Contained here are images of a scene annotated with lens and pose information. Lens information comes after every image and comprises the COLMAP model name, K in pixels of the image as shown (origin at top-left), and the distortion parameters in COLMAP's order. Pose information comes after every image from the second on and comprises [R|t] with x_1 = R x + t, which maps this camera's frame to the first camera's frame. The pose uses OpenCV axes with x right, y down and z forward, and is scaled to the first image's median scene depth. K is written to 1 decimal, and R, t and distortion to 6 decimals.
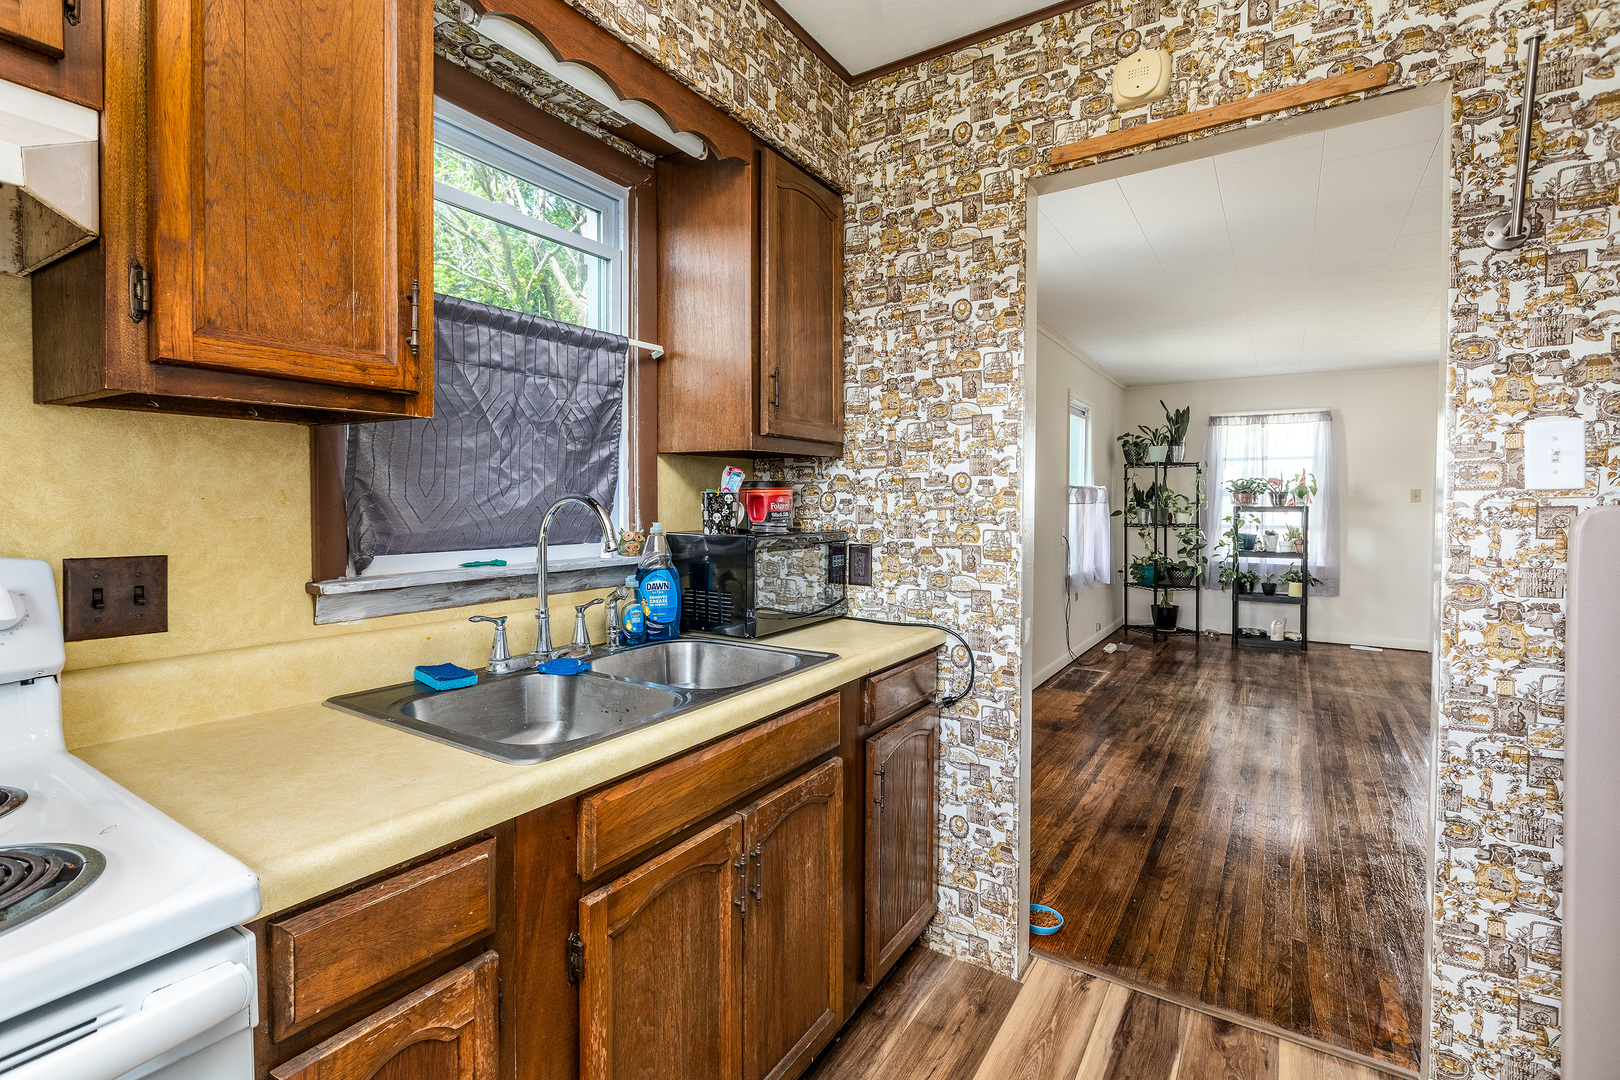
lens RADIAL K [[756.4, 0, 804.8], [0, 756.4, 543.6], [0, 0, 1]] dist [0.000125, -0.000870]
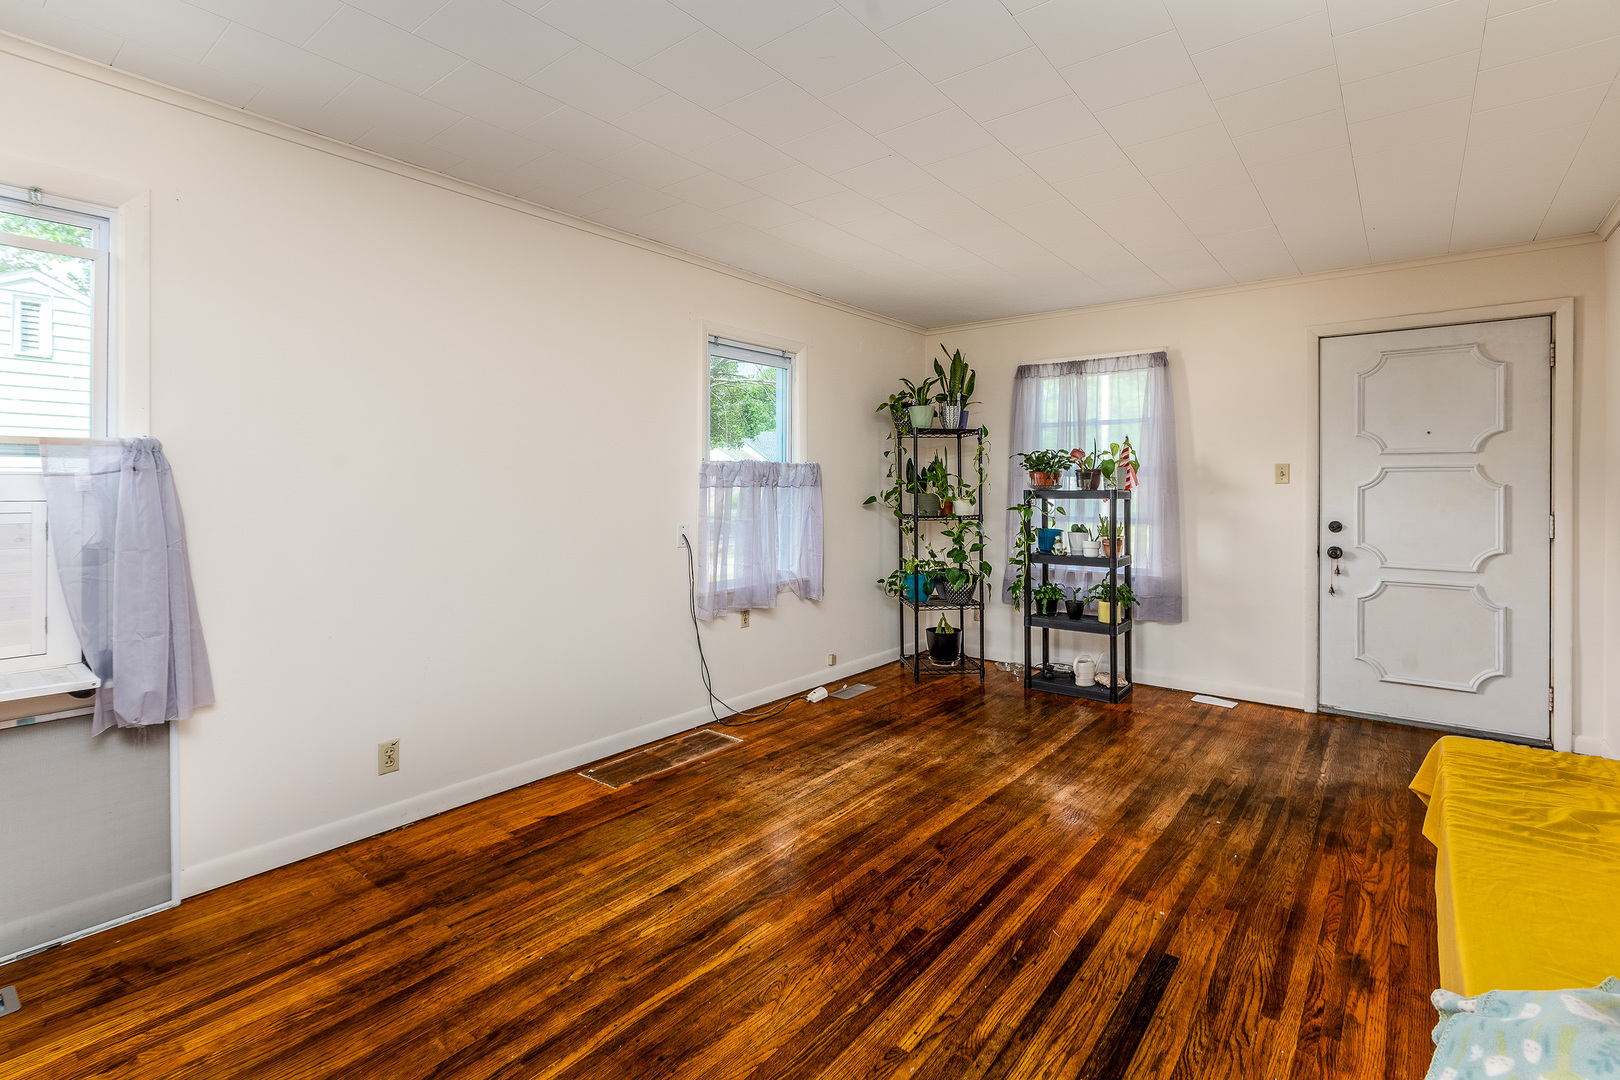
lens RADIAL K [[756.4, 0, 826.2], [0, 756.4, 491.3], [0, 0, 1]] dist [0.000125, -0.000870]
pose [[0.994509, -0.001944, -0.104631, 0.461892], [-0.002809, 0.998972, -0.045252, -0.016242], [0.104612, 0.045297, 0.993481, 0.286356]]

Exercise prompt
Which lines of the listing contain the string "lens"? Copy out each such line in full, and treat uppercase and lowercase as different.

Written response
Contained here are images of a scene annotated with lens and pose information. Lens information comes after every image and comprises the COLMAP model name, K in pixels of the image as shown (origin at top-left), and the distortion parameters in COLMAP's order. Pose information comes after every image from the second on and comprises [R|t] with x_1 = R x + t, which maps this camera's frame to the first camera's frame. The pose uses OpenCV axes with x right, y down and z forward, and is scaled to the first image's median scene depth. K is written to 1 decimal, and R, t and distortion to 6 decimals.
lens RADIAL K [[756.4, 0, 804.8], [0, 756.4, 543.6], [0, 0, 1]] dist [0.000125, -0.000870]
lens RADIAL K [[756.4, 0, 826.2], [0, 756.4, 491.3], [0, 0, 1]] dist [0.000125, -0.000870]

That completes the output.